Take Action: Ask Your Rep to Sponsor HR 1757 Vaccine Safety Study Act
Take Action!
Requires large scale study of vax v. un-vax
Please click on the Take Action Link above to send a message to your member of the House of Representatives asking him or her to co-sponsor House Resolution H.R.1757, The Vaccine Safety Study Act. This bill directs the National Institutes of Health to conduct a retrospective study of health outcomes, including autism, of vaccinated versus unvaccinated children. The NIH adamantly refuses to do any study that compares health outcomes in these two groups. You have to wonder why.
Now many of you are probably thinking, “Why would we expect the NIH to do an honest study?” That is an excellent question. But at the very least supporting this bill will help educate the house on the shoddy methods that are standard operating procedures in the vaccine industry.
Please share this message with friends and family and please post to Facebook and other social networks. And if you support the work of the Autism Action Network please like us on Facebook.
Autism is a national disaster with a $20 TRILLION healthcare cost and rising. The CDC has been corrupted by PHARMA and promotes disease as part of their managed healthcare strategy. STOP ALL VACCINATION NOW UNTIL PHARMA MAKES VACCINES THAT ARE NOT CONTAMINATED WITH ABORTED HUMAN FETAL CELL LINES!
Posted by: William Hewitt | June 04, 2013 at 02:16 PM
"In short, it is often possible to make clinical trials come out pretty much any way you want, which is why it’s so important that investigators be truly disinterested in the outcome of their work."
"It is simply no longer possible to believe much of the clinical research that is published, or to rely on the judgment of trusted physicians or authoritative medical guidelines. I take no pleasure in this conclusion, which I reached slowly and reluctantly over my two decades as an editor of The New England Journal of Medicine."

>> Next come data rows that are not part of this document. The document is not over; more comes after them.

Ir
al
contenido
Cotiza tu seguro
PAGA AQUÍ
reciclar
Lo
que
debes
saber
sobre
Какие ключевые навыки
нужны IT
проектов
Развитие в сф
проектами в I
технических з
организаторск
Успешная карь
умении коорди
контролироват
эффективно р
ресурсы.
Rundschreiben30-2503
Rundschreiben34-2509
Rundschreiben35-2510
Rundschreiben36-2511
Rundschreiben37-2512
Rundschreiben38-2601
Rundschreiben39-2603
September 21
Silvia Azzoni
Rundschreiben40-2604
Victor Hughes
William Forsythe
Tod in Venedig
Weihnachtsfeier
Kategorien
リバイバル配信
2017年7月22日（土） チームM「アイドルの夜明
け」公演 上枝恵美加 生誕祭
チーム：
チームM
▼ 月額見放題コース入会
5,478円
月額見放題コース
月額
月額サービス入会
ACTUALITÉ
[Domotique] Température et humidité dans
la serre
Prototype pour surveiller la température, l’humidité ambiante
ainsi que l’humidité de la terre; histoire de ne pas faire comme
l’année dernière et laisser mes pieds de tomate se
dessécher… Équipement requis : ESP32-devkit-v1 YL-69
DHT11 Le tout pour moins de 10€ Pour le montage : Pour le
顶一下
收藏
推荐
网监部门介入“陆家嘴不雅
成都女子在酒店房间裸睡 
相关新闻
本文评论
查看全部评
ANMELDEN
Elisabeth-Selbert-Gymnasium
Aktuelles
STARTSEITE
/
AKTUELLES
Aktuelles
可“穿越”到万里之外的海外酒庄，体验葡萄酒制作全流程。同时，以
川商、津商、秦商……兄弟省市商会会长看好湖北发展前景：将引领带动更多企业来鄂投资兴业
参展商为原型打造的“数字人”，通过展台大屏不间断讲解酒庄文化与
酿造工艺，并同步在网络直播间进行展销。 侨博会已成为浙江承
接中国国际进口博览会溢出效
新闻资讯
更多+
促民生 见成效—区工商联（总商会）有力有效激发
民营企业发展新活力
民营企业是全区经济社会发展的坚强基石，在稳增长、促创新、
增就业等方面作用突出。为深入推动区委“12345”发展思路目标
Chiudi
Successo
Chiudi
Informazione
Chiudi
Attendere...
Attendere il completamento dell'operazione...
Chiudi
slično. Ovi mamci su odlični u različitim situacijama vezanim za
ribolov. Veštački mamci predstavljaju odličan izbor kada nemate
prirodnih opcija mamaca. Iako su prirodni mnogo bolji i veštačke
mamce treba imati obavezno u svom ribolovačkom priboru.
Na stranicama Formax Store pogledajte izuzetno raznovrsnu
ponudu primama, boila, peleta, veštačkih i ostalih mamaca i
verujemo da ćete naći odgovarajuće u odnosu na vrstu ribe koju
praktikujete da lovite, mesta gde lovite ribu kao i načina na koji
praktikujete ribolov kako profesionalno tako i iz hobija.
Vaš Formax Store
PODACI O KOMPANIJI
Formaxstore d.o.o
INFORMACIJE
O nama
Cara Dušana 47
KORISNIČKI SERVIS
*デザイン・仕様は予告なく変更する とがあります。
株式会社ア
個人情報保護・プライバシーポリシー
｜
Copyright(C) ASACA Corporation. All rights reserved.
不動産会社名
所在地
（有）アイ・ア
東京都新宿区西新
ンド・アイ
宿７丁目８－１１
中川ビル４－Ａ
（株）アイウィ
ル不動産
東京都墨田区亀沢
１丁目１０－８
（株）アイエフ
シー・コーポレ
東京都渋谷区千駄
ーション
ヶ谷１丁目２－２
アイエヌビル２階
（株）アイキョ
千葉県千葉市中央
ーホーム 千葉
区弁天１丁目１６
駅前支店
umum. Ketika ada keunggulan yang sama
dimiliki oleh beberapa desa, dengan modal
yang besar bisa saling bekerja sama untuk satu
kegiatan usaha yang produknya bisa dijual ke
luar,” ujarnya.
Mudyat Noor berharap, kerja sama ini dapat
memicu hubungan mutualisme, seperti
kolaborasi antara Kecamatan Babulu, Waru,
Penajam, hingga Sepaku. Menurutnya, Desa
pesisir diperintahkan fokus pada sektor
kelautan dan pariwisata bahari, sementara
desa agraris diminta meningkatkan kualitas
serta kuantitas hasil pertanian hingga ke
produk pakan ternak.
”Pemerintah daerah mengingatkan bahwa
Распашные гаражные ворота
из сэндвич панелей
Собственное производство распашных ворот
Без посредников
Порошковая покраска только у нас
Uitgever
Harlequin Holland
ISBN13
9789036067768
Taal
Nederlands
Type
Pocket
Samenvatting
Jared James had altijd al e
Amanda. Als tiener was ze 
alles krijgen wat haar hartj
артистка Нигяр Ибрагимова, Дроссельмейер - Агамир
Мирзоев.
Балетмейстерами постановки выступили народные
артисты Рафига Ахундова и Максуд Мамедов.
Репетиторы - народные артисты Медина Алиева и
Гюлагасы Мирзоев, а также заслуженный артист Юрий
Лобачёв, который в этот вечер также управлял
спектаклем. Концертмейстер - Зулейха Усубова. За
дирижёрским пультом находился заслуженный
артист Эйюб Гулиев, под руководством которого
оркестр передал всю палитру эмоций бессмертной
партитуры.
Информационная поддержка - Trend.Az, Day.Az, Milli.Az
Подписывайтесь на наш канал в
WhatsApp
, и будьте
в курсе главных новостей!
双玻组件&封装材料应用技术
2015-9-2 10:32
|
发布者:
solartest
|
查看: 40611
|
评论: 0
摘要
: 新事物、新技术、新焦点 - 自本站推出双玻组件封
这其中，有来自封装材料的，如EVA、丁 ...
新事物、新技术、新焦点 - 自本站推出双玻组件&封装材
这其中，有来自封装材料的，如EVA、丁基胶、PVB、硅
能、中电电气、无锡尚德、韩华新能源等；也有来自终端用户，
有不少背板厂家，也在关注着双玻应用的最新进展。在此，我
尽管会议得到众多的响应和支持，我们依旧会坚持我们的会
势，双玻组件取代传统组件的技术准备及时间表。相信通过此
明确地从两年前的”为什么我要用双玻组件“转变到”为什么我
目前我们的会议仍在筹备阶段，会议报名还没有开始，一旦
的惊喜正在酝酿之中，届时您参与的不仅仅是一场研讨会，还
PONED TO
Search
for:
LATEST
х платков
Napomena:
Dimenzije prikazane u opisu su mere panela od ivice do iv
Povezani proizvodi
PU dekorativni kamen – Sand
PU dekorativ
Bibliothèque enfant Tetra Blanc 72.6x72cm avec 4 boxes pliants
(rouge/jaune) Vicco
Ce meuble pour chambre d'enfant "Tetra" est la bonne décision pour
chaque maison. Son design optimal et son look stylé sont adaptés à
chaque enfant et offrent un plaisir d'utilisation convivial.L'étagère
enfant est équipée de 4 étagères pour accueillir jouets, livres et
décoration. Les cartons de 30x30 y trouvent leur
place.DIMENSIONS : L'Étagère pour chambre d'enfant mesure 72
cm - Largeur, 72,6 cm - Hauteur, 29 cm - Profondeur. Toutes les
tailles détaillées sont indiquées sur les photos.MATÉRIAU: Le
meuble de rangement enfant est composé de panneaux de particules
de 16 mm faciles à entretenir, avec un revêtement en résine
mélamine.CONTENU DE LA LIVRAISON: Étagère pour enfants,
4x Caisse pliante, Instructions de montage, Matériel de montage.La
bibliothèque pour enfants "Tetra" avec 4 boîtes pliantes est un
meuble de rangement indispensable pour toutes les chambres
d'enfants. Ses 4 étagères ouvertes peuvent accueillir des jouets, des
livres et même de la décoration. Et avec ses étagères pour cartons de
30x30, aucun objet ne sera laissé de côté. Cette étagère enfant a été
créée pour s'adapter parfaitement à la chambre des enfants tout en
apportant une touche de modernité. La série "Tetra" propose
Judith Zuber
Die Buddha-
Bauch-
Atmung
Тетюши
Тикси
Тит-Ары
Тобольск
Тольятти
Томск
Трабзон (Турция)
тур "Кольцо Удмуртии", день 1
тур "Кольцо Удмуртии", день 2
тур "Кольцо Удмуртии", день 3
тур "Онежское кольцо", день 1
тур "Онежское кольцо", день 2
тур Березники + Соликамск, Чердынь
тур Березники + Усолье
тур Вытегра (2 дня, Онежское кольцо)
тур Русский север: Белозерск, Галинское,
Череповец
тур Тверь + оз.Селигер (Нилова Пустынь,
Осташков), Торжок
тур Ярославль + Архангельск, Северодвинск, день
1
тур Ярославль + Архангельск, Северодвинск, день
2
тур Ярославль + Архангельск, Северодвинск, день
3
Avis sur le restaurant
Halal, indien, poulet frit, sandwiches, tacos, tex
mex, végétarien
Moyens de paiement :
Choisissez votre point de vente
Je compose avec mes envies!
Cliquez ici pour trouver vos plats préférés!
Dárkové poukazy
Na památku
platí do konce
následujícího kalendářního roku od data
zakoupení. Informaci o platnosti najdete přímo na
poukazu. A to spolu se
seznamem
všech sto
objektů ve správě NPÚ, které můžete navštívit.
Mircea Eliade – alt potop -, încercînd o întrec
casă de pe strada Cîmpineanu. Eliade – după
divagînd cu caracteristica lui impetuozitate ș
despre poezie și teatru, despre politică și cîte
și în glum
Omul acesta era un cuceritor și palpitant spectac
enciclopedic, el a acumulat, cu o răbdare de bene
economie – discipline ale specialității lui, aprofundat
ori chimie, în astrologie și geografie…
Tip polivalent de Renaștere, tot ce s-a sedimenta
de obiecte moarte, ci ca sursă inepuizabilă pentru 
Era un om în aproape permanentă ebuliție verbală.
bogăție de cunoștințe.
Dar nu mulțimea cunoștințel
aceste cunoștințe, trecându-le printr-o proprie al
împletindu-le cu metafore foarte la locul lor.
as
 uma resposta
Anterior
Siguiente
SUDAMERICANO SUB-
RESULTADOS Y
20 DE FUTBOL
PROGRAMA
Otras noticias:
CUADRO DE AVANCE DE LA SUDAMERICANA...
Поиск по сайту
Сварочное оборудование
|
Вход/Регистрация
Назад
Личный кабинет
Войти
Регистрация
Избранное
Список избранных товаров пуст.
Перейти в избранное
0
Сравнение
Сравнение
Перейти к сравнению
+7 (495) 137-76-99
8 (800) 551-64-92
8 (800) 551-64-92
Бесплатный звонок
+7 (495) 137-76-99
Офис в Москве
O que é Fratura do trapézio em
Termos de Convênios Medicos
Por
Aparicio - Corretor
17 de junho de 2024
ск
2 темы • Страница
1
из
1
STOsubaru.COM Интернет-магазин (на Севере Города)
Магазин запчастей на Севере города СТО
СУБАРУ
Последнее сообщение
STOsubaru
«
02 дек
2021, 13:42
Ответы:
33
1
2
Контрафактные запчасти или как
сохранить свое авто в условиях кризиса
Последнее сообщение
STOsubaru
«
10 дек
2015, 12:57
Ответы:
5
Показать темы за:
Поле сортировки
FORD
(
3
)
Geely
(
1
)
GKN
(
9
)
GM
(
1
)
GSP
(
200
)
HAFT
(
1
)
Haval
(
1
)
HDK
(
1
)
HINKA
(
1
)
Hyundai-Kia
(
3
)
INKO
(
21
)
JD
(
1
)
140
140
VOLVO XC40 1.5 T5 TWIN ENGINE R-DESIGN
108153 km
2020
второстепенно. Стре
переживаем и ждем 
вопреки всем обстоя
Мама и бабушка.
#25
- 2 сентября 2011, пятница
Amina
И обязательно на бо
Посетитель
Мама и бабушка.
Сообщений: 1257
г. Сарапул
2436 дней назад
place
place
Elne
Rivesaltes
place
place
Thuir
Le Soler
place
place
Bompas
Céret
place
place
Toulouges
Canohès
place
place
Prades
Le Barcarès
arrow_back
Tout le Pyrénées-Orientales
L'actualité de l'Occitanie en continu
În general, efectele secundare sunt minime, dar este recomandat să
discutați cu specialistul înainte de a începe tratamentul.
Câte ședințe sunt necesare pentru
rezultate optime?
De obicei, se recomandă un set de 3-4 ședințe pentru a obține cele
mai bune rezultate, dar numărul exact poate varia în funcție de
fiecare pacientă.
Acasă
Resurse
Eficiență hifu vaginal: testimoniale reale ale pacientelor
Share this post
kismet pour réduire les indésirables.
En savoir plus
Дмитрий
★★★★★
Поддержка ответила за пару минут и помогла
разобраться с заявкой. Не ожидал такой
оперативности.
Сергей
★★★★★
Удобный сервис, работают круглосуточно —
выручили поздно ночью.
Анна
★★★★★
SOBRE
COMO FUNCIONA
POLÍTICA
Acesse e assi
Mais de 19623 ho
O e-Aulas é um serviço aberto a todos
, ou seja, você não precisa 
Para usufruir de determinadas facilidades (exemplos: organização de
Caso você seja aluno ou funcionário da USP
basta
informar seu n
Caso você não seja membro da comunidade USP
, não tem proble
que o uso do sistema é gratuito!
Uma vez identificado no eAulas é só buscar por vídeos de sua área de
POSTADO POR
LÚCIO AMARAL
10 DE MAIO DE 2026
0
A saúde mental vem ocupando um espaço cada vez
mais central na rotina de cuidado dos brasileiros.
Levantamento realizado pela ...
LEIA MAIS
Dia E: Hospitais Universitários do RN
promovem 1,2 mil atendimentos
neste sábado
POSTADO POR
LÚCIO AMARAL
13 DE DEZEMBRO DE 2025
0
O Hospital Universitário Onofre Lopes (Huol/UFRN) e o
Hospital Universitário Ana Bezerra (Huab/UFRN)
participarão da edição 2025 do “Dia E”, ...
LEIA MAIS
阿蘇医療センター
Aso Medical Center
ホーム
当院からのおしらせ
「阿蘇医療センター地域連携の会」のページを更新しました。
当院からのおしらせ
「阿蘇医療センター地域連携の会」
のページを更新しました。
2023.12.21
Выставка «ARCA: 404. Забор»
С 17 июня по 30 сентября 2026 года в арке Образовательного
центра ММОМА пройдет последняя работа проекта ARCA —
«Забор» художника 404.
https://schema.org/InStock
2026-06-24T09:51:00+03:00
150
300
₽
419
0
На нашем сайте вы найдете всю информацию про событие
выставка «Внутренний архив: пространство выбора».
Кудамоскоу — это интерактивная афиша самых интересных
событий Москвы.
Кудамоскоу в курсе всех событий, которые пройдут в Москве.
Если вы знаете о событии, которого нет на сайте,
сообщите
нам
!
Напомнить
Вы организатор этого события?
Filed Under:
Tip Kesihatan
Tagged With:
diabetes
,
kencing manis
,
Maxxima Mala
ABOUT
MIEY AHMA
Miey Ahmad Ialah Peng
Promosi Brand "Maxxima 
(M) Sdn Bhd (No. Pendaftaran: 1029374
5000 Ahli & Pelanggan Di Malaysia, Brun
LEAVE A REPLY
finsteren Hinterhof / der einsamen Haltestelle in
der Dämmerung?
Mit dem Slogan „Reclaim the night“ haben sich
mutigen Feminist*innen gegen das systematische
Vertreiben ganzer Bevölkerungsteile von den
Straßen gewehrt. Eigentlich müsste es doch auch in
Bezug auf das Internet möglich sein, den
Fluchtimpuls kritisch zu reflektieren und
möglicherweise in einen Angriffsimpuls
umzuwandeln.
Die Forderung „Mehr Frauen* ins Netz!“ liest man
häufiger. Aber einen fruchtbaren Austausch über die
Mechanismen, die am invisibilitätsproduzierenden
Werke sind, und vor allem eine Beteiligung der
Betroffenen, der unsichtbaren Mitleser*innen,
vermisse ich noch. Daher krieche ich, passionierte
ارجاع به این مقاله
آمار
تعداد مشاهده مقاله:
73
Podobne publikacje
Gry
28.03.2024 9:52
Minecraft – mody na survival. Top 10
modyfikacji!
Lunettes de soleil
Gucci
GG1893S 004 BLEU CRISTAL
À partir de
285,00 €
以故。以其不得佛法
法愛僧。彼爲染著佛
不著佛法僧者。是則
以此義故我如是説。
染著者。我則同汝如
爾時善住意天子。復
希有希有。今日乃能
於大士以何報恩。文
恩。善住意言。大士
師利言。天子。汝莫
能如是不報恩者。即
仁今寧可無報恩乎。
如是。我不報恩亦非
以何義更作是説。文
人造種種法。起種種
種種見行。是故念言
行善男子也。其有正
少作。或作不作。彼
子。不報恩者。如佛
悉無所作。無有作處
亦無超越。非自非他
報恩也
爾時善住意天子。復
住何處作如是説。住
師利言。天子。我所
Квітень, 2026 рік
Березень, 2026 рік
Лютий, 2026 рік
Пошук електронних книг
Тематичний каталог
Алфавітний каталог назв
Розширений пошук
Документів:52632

Marcia Angell, MD, The New York Review of Books,
January 15, 2009
http://www.nybooks.com/articles/archives/2009/jan/15/drug-companies-doctorsa-story-of-corruption/?page=2
Posted by: Linda | May 06, 2013 at 02:24 PM
I've just had a lengthy discussion with my congressman's office and your representative is much more likely to sign on to co-sponsor this bill if he/she is involved in health issues and particularly if on a special committee.That shouldn't stop anyone from trying,but if they cannot help sponsor because it's not their area of expertise, at least we can make them all aware of the bill and its importance.